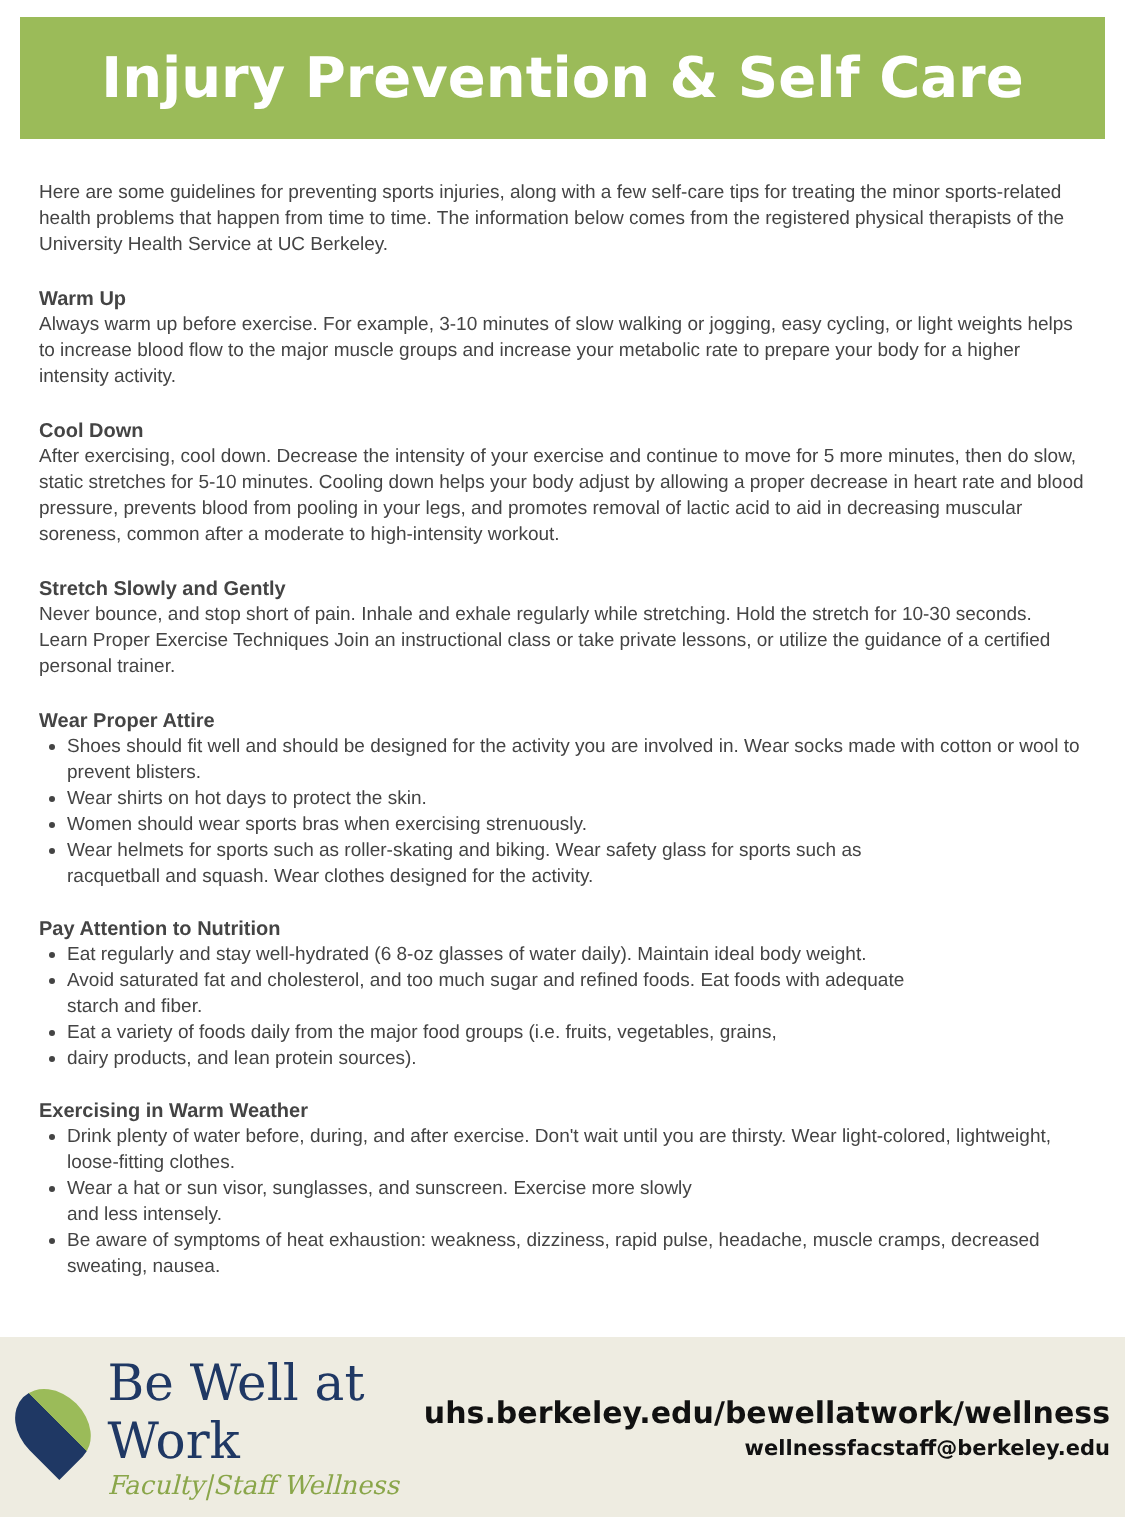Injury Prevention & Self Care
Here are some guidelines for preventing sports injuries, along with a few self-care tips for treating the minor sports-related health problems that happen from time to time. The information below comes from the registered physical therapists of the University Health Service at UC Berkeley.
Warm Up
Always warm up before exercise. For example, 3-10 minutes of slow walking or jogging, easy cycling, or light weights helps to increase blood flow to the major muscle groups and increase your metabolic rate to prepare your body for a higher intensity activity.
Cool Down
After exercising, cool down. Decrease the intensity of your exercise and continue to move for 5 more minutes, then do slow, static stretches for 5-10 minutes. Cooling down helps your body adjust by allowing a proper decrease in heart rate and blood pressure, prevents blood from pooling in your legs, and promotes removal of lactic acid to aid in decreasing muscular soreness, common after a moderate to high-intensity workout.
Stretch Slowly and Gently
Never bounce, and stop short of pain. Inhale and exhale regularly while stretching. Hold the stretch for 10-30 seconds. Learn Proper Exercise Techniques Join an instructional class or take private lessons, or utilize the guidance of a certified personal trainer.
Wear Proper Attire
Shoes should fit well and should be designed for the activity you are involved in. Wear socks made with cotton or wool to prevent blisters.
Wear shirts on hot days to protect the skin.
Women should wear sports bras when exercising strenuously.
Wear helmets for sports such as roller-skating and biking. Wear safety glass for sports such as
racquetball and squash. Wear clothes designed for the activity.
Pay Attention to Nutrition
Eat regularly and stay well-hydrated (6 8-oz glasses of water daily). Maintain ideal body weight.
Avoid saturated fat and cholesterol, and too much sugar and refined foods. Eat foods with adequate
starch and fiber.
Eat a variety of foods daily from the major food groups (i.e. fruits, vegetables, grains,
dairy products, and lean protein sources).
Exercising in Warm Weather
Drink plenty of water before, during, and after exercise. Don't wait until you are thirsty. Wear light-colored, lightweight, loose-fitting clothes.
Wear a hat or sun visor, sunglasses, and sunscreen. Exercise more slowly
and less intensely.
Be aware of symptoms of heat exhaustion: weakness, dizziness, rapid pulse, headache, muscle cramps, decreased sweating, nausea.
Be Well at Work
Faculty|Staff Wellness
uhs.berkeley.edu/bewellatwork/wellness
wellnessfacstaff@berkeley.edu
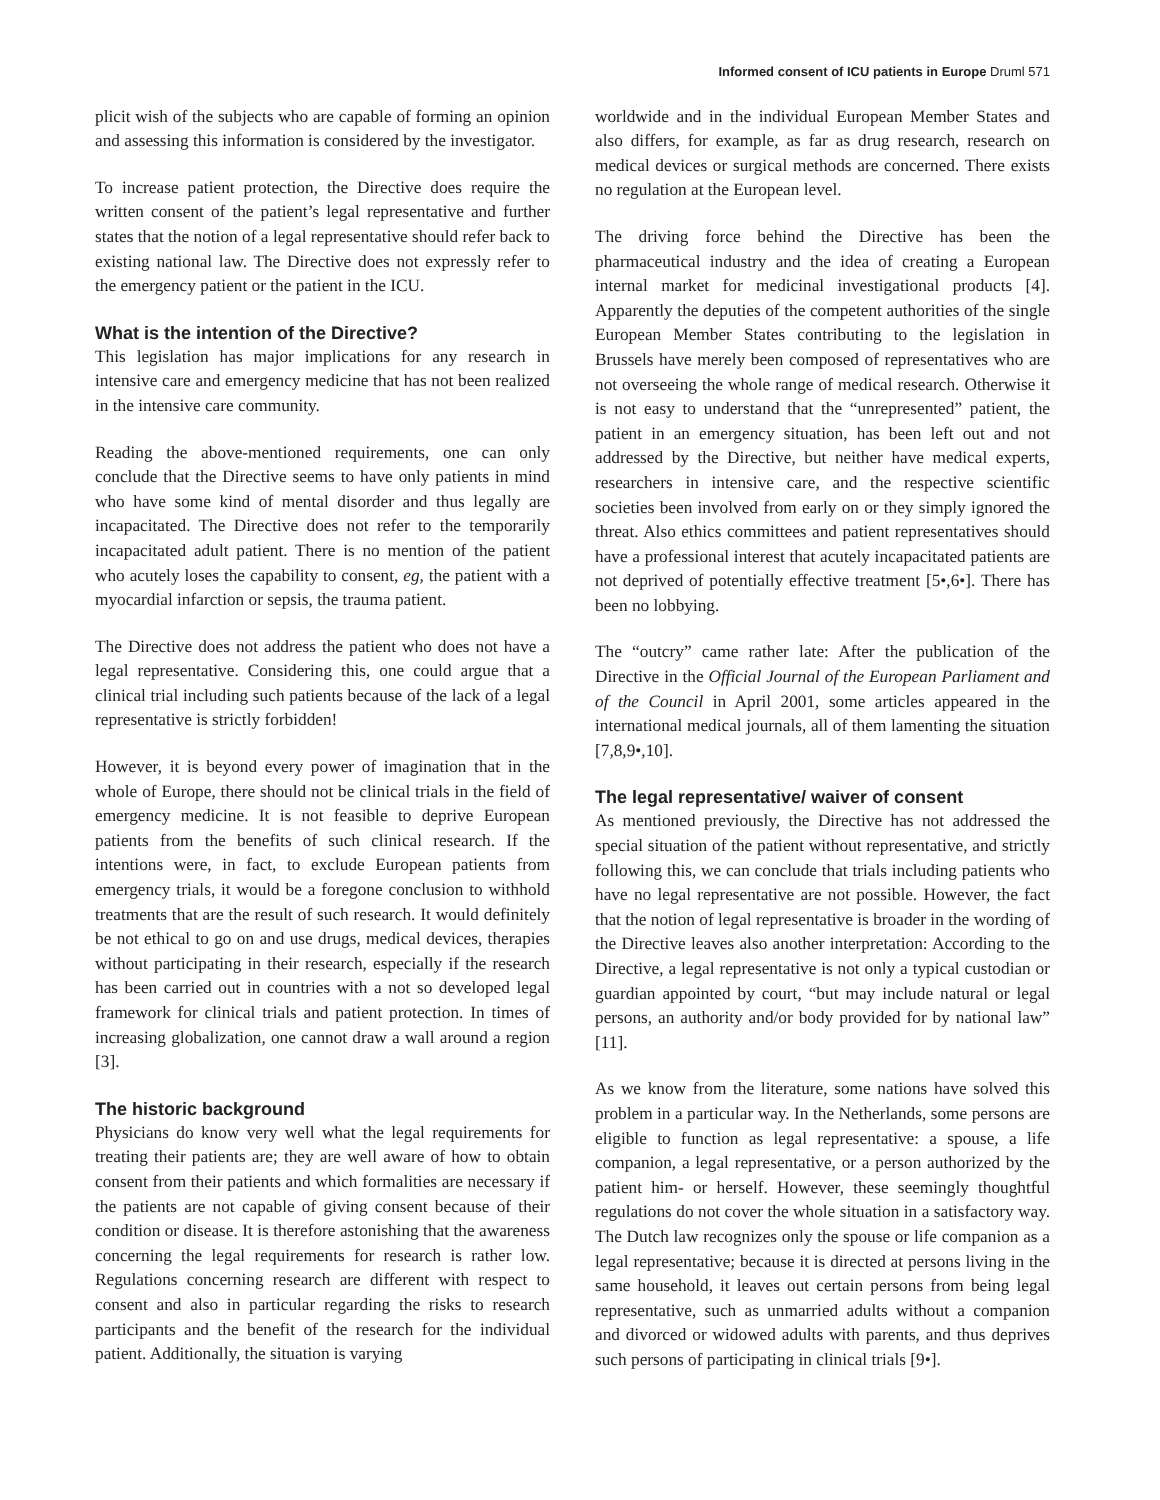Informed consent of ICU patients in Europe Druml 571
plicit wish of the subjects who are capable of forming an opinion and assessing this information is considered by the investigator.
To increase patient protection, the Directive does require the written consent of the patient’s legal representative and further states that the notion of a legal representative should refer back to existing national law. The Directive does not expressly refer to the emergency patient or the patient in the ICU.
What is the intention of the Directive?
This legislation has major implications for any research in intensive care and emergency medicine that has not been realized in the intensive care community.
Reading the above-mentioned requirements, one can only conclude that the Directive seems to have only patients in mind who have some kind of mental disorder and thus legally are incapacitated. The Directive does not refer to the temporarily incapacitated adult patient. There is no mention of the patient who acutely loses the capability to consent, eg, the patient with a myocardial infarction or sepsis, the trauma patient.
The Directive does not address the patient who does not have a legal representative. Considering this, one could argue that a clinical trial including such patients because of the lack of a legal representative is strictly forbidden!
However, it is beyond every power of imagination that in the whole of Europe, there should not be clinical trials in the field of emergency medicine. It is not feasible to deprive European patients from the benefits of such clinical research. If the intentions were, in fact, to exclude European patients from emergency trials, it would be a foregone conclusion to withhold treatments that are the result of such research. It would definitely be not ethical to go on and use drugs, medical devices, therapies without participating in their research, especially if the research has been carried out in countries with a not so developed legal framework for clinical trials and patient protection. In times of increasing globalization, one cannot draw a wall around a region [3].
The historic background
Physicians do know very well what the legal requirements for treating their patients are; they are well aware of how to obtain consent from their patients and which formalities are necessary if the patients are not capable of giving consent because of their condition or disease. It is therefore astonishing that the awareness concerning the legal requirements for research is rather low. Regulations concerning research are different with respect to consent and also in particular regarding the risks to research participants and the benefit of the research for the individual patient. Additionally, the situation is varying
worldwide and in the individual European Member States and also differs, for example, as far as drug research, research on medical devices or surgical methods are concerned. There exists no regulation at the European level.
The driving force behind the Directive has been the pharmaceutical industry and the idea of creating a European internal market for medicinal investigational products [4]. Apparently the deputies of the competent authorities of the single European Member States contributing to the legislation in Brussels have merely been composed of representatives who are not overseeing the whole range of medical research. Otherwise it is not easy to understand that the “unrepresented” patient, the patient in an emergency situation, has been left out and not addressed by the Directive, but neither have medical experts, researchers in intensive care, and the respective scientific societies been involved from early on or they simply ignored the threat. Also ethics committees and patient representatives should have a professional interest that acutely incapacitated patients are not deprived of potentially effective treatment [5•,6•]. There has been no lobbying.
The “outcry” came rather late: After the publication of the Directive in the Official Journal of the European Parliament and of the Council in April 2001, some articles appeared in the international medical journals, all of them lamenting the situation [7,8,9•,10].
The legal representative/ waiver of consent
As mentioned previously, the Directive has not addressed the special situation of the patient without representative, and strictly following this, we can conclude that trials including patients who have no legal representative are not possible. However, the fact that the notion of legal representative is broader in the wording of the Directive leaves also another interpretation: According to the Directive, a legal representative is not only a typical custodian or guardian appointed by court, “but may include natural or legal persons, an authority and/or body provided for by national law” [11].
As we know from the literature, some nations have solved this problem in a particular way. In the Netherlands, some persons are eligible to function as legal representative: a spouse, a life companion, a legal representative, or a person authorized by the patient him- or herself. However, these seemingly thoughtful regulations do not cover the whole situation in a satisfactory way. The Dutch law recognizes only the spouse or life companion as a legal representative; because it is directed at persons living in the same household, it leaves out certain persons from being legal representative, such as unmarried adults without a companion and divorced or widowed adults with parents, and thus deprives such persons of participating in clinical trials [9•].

============================================================

• Work to be completed: Every line of the records in which the string "treating" is found should be counted, and only the count returned.

• Response to this task: 2